What you have already paid into TPS will increase in value slower once you leave TPS too!

Postapocalypticcowgirl · 25/04/2023 19:21

Could you transfer your TPS across? That might be the best option if you intend to stay in the new role long term?

Iamnotthe1 · 26/04/2023 13:35

Local government pensions are a lot better. The percentage paid in at the same wage is lower (so less of your wage goes into it) but the accrual rate is much higher so you are paid a higher pension once you retire.

For example, at a salary of £40k, you'd pay 6.5% in the LGPS but 9.6% in the TPS. In the LGPS, each year you pay in earns you 1/49 as accural but in the TPS, it's 1/57.

OrangeSofa1 · 26/04/2023 20:31

Iamnotthe1 · 26/04/2023 13:35

Local government pensions are a lot better. The percentage paid in at the same wage is lower (so less of your wage goes into it) but the accrual rate is much higher so you are paid a higher pension once you retire.

For example, at a salary of £40k, you'd pay 6.5% in the LGPS but 9.6% in the TPS. In the LGPS, each year you pay in earns you 1/49 as accural but in the TPS, it's 1/57.

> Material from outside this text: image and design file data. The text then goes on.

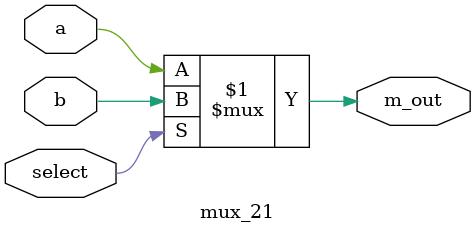
<source format=v>
module mux_21(a,b,select,m_out);
input a,b,select;
output m_out;


assign m_out=(select)?b:a;

endmodule

</source>
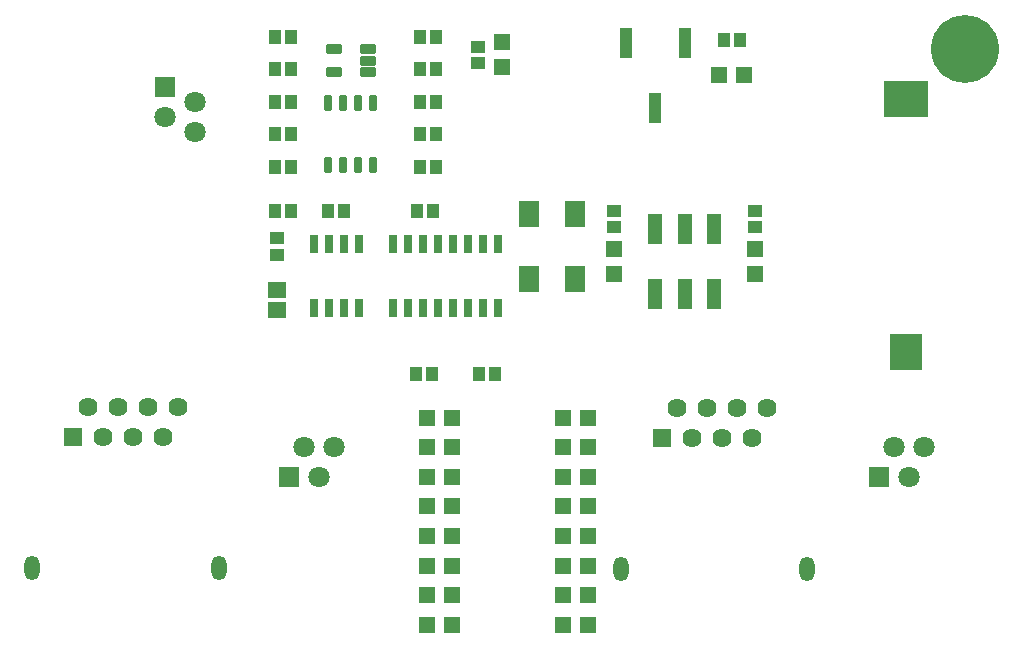
<source format=gts>
G04*
G04 #@! TF.GenerationSoftware,Altium Limited,Altium Designer,22.6.1 (34)*
G04*
G04 Layer_Color=8388736*
%FSLAX25Y25*%
%MOIN*%
G70*
G04*
G04 #@! TF.SameCoordinates,5978FB97-4CE2-4F40-84F9-A025567A3837*
G04*
G04*
G04 #@! TF.FilePolarity,Negative*
G04*
G01*
G75*
%ADD16R,0.04134X0.04724*%
%ADD17R,0.06754X0.08583*%
%ADD18R,0.04724X0.04134*%
G04:AMPARAMS|DCode=19|XSize=31.5mil|YSize=53.15mil|CornerRadius=4.87mil|HoleSize=0mil|Usage=FLASHONLY|Rotation=270.000|XOffset=0mil|YOffset=0mil|HoleType=Round|Shape=RoundedRectangle|*
%AMROUNDEDRECTD19*
21,1,0.03150,0.04341,0,0,270.0*
21,1,0.02175,0.05315,0,0,270.0*
1,1,0.00974,-0.02170,-0.01088*
1,1,0.00974,-0.02170,0.01088*
1,1,0.00974,0.02170,0.01088*
1,1,0.00974,0.02170,-0.01088*
%
%ADD19ROUNDEDRECTD19*%
%ADD20R,0.05315X0.05315*%
%ADD21R,0.04724X0.09843*%
G04:AMPARAMS|DCode=22|XSize=61.02mil|YSize=23.62mil|CornerRadius=2.01mil|HoleSize=0mil|Usage=FLASHONLY|Rotation=90.000|XOffset=0mil|YOffset=0mil|HoleType=Round|Shape=RoundedRectangle|*
%AMROUNDEDRECTD22*
21,1,0.06102,0.01961,0,0,90.0*
21,1,0.05701,0.02362,0,0,90.0*
1,1,0.00402,0.00980,0.02850*
1,1,0.00402,0.00980,-0.02850*
1,1,0.00402,-0.00980,-0.02850*
1,1,0.00402,-0.00980,0.02850*
%
%ADD22ROUNDEDRECTD22*%
G04:AMPARAMS|DCode=23|XSize=29.53mil|YSize=62.99mil|CornerRadius=4.96mil|HoleSize=0mil|Usage=FLASHONLY|Rotation=180.000|XOffset=0mil|YOffset=0mil|HoleType=Round|Shape=RoundedRectangle|*
%AMROUNDEDRECTD23*
21,1,0.02953,0.05307,0,0,180.0*
21,1,0.01961,0.06299,0,0,180.0*
1,1,0.00992,-0.00980,0.02653*
1,1,0.00992,0.00980,0.02653*
1,1,0.00992,0.00980,-0.02653*
1,1,0.00992,-0.00980,-0.02653*
%
%ADD23ROUNDEDRECTD23*%
%ADD24R,0.10827X0.12402*%
%ADD25R,0.06299X0.05709*%
%ADD26R,0.04921X0.04331*%
%ADD27R,0.14764X0.12402*%
%ADD28R,0.05315X0.05315*%
%ADD29R,0.03937X0.09843*%
G04:AMPARAMS|DCode=30|XSize=27.56mil|YSize=55.12mil|CornerRadius=4.9mil|HoleSize=0mil|Usage=FLASHONLY|Rotation=0.000|XOffset=0mil|YOffset=0mil|HoleType=Round|Shape=RoundedRectangle|*
%AMROUNDEDRECTD30*
21,1,0.02756,0.04532,0,0,0.0*
21,1,0.01776,0.05512,0,0,0.0*
1,1,0.00980,0.00888,-0.02266*
1,1,0.00980,-0.00888,-0.02266*
1,1,0.00980,-0.00888,0.02266*
1,1,0.00980,0.00888,0.02266*
%
%ADD30ROUNDEDRECTD30*%
%ADD31C,0.07093*%
%ADD32R,0.07093X0.07093*%
%ADD33R,0.07093X0.07093*%
%ADD34O,0.05118X0.08268*%
%ADD35R,0.06394X0.06394*%
%ADD36C,0.06394*%
%ADD37C,0.22638*%
D16*
X223721Y279528D02*
D03*
X229035D02*
D03*
X175492Y268701D02*
D03*
X180807D02*
D03*
X175492Y247047D02*
D03*
X180807D02*
D03*
X229035Y290354D02*
D03*
X223721D02*
D03*
X229035Y247047D02*
D03*
X223721D02*
D03*
X229035Y257874D02*
D03*
X223721D02*
D03*
X229035Y268701D02*
D03*
X223721D02*
D03*
X228051Y232283D02*
D03*
X222736D02*
D03*
X175492Y257874D02*
D03*
X180807D02*
D03*
Y279528D02*
D03*
X175492D02*
D03*
Y290354D02*
D03*
X180807D02*
D03*
X193209Y232283D02*
D03*
X198524D02*
D03*
X175492D02*
D03*
X180807D02*
D03*
X248721Y178150D02*
D03*
X243406D02*
D03*
X222441D02*
D03*
X227756D02*
D03*
X330413Y289370D02*
D03*
X325098D02*
D03*
D17*
X275451Y231299D02*
D03*
X260197D02*
D03*
X275451Y209646D02*
D03*
X260197D02*
D03*
D18*
X335630Y226977D02*
D03*
Y232292D02*
D03*
X288386Y232292D02*
D03*
Y226977D02*
D03*
X243110Y287106D02*
D03*
Y281791D02*
D03*
D19*
X206594Y278740D02*
D03*
Y282480D02*
D03*
Y286221D02*
D03*
X194980D02*
D03*
Y278740D02*
D03*
D20*
X250984Y288583D02*
D03*
Y280315D02*
D03*
X335630Y211417D02*
D03*
Y219685D02*
D03*
X288386Y219685D02*
D03*
Y211417D02*
D03*
D21*
X321850Y204724D02*
D03*
Y226378D02*
D03*
X302165D02*
D03*
Y204724D02*
D03*
X312008D02*
D03*
Y226378D02*
D03*
D22*
X188366Y221260D02*
D03*
X193366D02*
D03*
X198366D02*
D03*
X203366D02*
D03*
Y200000D02*
D03*
X198366D02*
D03*
X193366D02*
D03*
X188366D02*
D03*
D23*
X249783Y221358D02*
D03*
X244783D02*
D03*
X239783D02*
D03*
X234783D02*
D03*
X229783D02*
D03*
X224783D02*
D03*
X219783D02*
D03*
X214783D02*
D03*
X249783Y199902D02*
D03*
X244783D02*
D03*
X239783D02*
D03*
X234783D02*
D03*
X229783D02*
D03*
X224783D02*
D03*
X219783D02*
D03*
X214783D02*
D03*
D24*
X385827Y185433D02*
D03*
D25*
X176181Y199508D02*
D03*
Y206004D02*
D03*
D26*
Y217520D02*
D03*
Y223228D02*
D03*
D27*
X385827Y269685D02*
D03*
D28*
X226181Y163386D02*
D03*
X234449D02*
D03*
X271457Y94488D02*
D03*
X279724D02*
D03*
X271457Y104331D02*
D03*
X279724D02*
D03*
X271457Y114173D02*
D03*
X279724D02*
D03*
X271457Y124016D02*
D03*
X279724D02*
D03*
X226181Y153543D02*
D03*
X234449D02*
D03*
X271457D02*
D03*
X279724D02*
D03*
X271457Y143701D02*
D03*
X279724D02*
D03*
X271457Y163386D02*
D03*
X279724D02*
D03*
X226181Y94488D02*
D03*
X234449D02*
D03*
X226181Y104331D02*
D03*
X234449D02*
D03*
X226181Y124016D02*
D03*
X234449D02*
D03*
X226181Y114173D02*
D03*
X234449D02*
D03*
X271457Y133858D02*
D03*
X279724D02*
D03*
X226181Y143701D02*
D03*
X234449D02*
D03*
X226181Y133858D02*
D03*
X234449D02*
D03*
X331890Y277559D02*
D03*
X323622D02*
D03*
D29*
X302165Y266732D02*
D03*
X292323Y288386D02*
D03*
X312008D02*
D03*
D30*
X193287Y247539D02*
D03*
X198287D02*
D03*
X203287D02*
D03*
X208287D02*
D03*
X193287Y268209D02*
D03*
X198287D02*
D03*
X203287D02*
D03*
X208287D02*
D03*
D31*
X391811Y153701D02*
D03*
X386811Y143701D02*
D03*
X381811Y153701D02*
D03*
X148779Y268622D02*
D03*
X138779Y263622D02*
D03*
X148779Y258622D02*
D03*
X185118Y153701D02*
D03*
X190118Y143701D02*
D03*
X195118Y153701D02*
D03*
D32*
X376811Y143701D02*
D03*
X180118D02*
D03*
D33*
X138779Y273622D02*
D03*
D34*
X290748Y112913D02*
D03*
X352952D02*
D03*
X94489Y113189D02*
D03*
X156693D02*
D03*
D35*
X304350Y156614D02*
D03*
X108091Y156890D02*
D03*
D36*
X309350Y166614D02*
D03*
X314350Y156614D02*
D03*
X319350Y166614D02*
D03*
X324350Y156614D02*
D03*
X329350Y166614D02*
D03*
X334350Y156614D02*
D03*
X339350Y166614D02*
D03*
X113091Y166890D02*
D03*
X118091Y156890D02*
D03*
X123091Y166890D02*
D03*
X128091Y156890D02*
D03*
X133091Y166890D02*
D03*
X138091Y156890D02*
D03*
X143091Y166890D02*
D03*
D37*
X405512Y286417D02*
D03*
M02*

</source>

I admit I know nothing about the LGPS. What is the employer contribution rate? TPS is over 23% and we keep getting told it is gold plated!

Iamnotthe1 · 26/04/2023 21:05

The employer contribution rate doesn't matter because it's not a contribution-based pension. It's a defined-benefit pension. Whether the employer rate for TPS was 5%, 25% or 95%, it wouldn't affect the amount that was paid to you once you retired. It also doesn't matter how much you pay in: only the accrual rate matters.

Lots of people in the private sector or with private pensions get confused by this because those pensions are contribution-based so the more the employer pays in and more you pay in, the better the pension becomes. They see the employer contribution in the TPS and say it's amazing and so much better than their pensions but that's comparing apples and oranges: totally different things.

OrangeSofa1 · 27/04/2023 06:52

Thank you, that makes perfect sense now.